In last year’s letter, I had the distinct honor of announcing the imminent arrival to the department of three new assistant professors. I am pleased to report this year that all three have now joined our faculty and would like to renew my welcome to this extraordinary group of scholars and teachers: Angélica Amezcua, who has taken over the formidable job of directing our Spanish language program for heritage speakers; Liz Hochberg, whose expertise in contemporary Latin American literature and culture has allowed us to expand our course offerings in an area of great student interest; and Juan Pablo Rodríguez Argente, a scholar of medieval and Renaissance Spain whose work complements that of several of our faculty with the promise of further enhancing the department’s reputation in both of these fields. The addition of these new colleagues heralds a bright future for the department!
There is other good news as well: At the end of March, we witnessed our first group of students set off for a quarter of living and studying in Spain at the UW León Center, marking the return of study abroad to the department for the first time in over two years. Led by Professors Tony Geist and Sabrina Spannagel Bradley, the Spring León program will be followed by two additional programs in the summer and fall in Cádiz, Spain to be directed by Professor Jorge González Casanova and Professor Antonio Rueda, respectively. Enrollments have been strong in all of our programs and we anticipate running study abroad programs throughout the year in the future.

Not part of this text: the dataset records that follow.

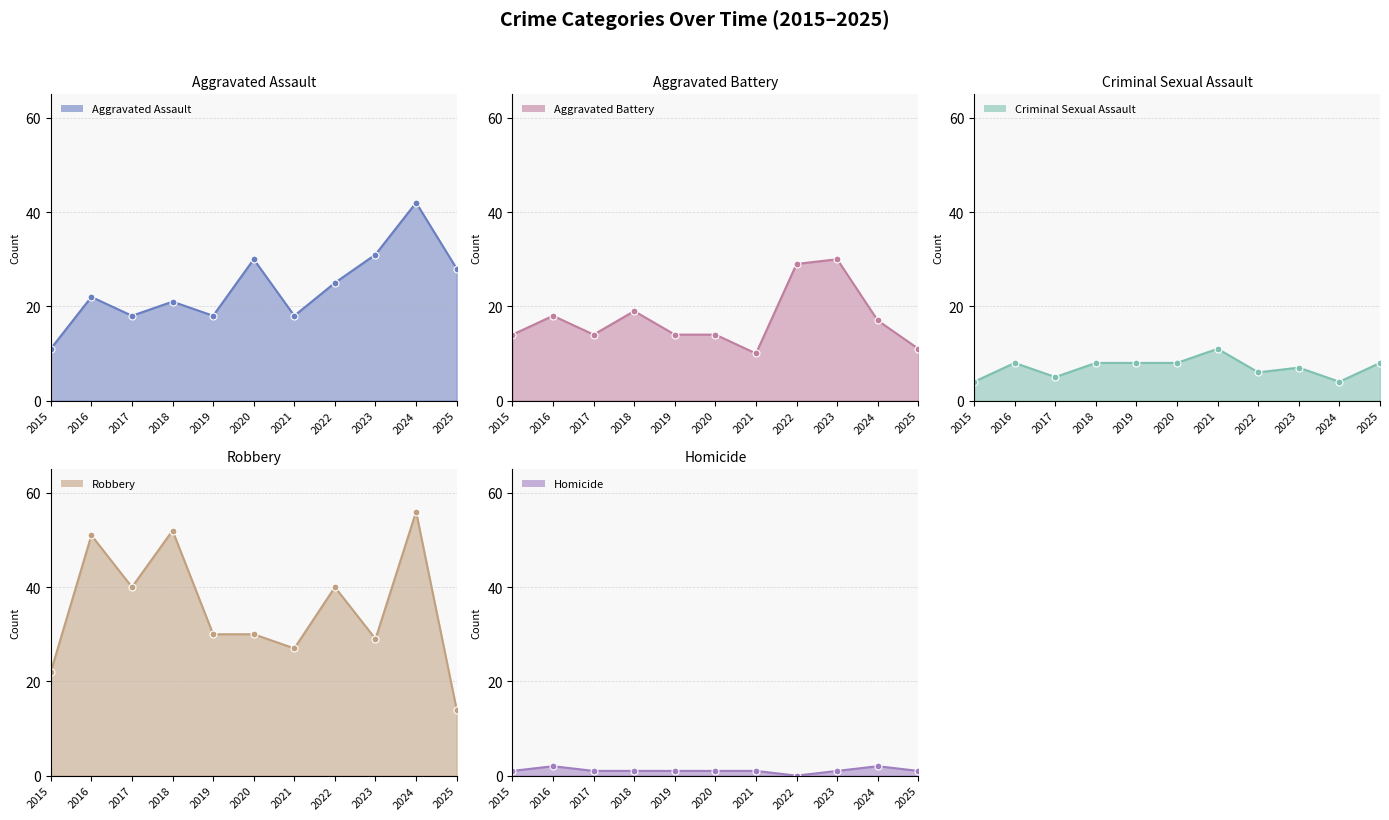

Reading left to right, extract all data points from this chart.

Aggravated Assault: 2015=11	2016=22	2017=18	2018=21	2019=18	2020=30	2021=18	2022=25	2023=31	2024=42	2025=28
Aggravated Battery: 2015=14	2016=18	2017=14	2018=19	2019=14	2020=14	2021=10	2022=29	2023=30	2024=17	2025=11
Criminal Sexual Assault: 2015=4	2016=8	2017=5	2018=8	2019=8	2020=8	2021=11	2022=6	2023=7	2024=4	2025=8
Robbery: 2015=22	2016=51	2017=40	2018=52	2019=30	2020=30	2021=27	2022=40	2023=29	2024=56	2025=14
Homicide: 2015=1	2016=2	2017=1	2018=1	2019=1	2020=1	2021=1	2022=0	2023=1	2024=2	2025=1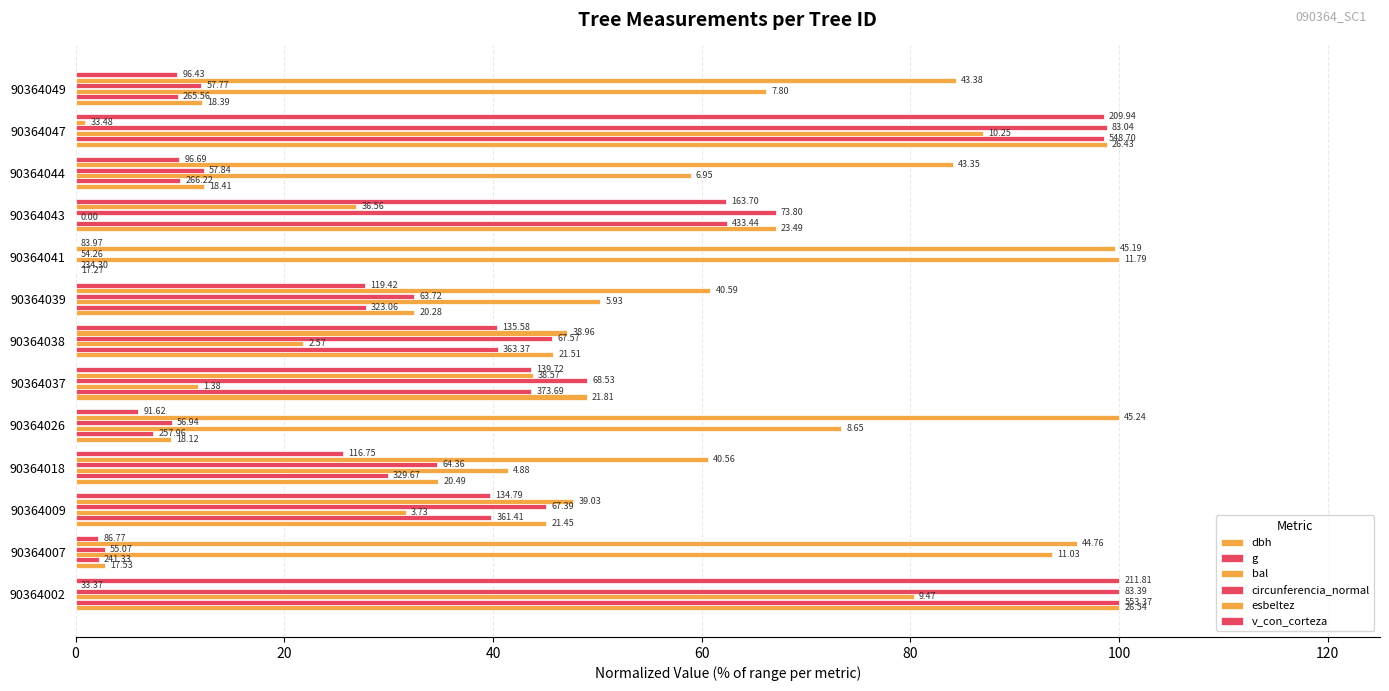

What is the difference between the maximum and minimum values in the v_con_corteza series?

100.0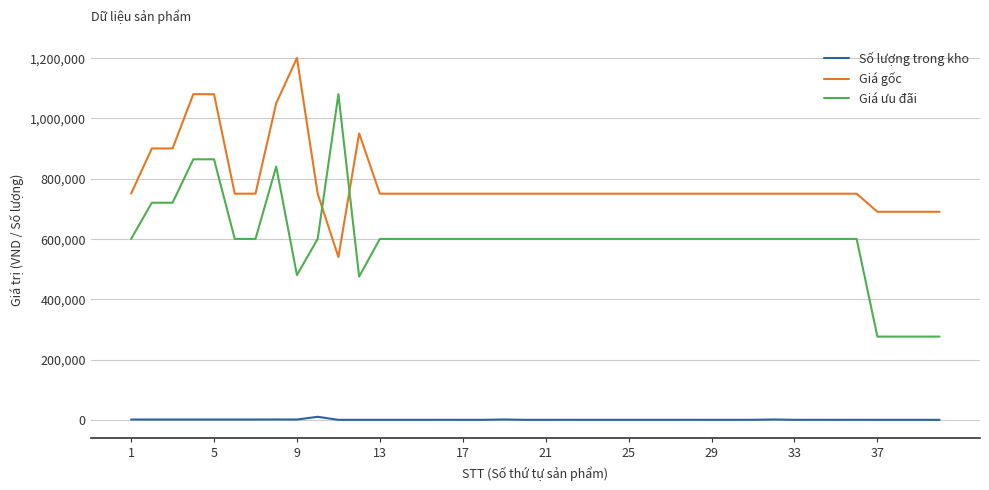

True or false: Giá ưu đãi and Số lượng trong kho intersect in this chart.

False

As we look toward the end of the year, I would like to conclude by offering a few words of congratulation to the graduating class of 2022. The global pandemic of the last two years has created disruptions to your education that are without precedent in living memory. To succeed in such an environment takes extraordinary dedication, commitment, and an ability to adapt to changing circumstances, all of which you have demonstrated through your graduation this year. Whatever path you choose in life, it is my sincere belief that those same qualities will serve you well as you embark upon the challenges of what comes next. To all of our graduates, I wish you the best of luck and bright future!